Fatal para tumores, inofensivo para células normais
Testando a proteína em células de vaso sanguíneo para medir seu nível de toxicidade, descobriu-se que a substância é segura para células saudáveis, mas fatal para células tumorais. O experimento foi então extendido a camundongos que tiveram melanomas (câncer de pele) induzidos, e o resultado surpreendeu os pesquisadores.

Proteína tem atividade altamente citotóxica para células tumorais. (Foto: Instituto Butantan)

Tratados durante 42 dias com a proteína, os tumores dos camundongos apresentaram reversão completa. “Testamos em culturas de células tumorais e a surpresa foi positiva, pois a proteína tem atividade altamente citotóxica para elas e não para células normais”, explica Ana Marisa.

Algumas das explicações que os cientistas buscam agora são como funciona a ação pró-coagulante de alguns tipos de tumores – como o melanoma e o de pâncreas – e a inibição de mecanismos de divisão celular. “Essa relação é um grande achado, pois quando você retira sangue desses tumores pode ver ele coagular ainda na seringa”, diz a pesquisadora do Butantan.

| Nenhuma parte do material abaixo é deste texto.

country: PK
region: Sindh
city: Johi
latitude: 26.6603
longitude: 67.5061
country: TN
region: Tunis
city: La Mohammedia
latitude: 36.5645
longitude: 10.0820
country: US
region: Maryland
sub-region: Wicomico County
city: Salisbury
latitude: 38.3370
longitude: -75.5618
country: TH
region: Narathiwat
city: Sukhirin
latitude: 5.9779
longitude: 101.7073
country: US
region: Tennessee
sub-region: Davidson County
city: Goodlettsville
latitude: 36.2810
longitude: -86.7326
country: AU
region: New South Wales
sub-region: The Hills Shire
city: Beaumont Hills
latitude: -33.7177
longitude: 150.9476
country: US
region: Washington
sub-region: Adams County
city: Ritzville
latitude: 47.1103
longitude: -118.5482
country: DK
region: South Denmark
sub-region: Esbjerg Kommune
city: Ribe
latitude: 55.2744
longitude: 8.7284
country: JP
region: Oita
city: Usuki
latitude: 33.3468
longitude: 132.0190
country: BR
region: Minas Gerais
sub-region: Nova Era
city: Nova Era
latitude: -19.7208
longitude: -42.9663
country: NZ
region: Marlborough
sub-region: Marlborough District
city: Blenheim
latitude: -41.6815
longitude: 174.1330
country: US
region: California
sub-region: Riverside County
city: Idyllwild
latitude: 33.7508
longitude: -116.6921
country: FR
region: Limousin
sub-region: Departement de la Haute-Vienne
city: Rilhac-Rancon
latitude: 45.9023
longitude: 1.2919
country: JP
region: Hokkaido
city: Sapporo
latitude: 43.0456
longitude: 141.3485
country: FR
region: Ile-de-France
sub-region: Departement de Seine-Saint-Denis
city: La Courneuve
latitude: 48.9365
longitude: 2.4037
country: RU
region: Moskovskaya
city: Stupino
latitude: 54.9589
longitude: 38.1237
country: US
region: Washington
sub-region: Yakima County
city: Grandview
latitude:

Interesse da indústria x burocracia
O estudo segue em fase pré-clinica, ou seja, ainda passará por mais testes antes de ser aprovado para experimento em humanos, mas já despertou o interesse da indústria farmacêutica. Os laboratórios BioLab, Aché e União Química formaram um consórcio para a produção de futuros medicamentos que podem surgir a partir da descoberta.

Ana Marisa, no entanto, não demonstra otimismo. Segundo ela, o entrave burocrático para transformar a pesquisa de base em um produto desistimula os cientistas e impede que novos medicamentos cheguem ao mercado. “O Instituto Butantan não tem autonomia para assinar patentes e o processo burocrático é longo”, afirma. “Por outro lado, a indústria questiona por que investir em algo que não tem segurança jurídica.”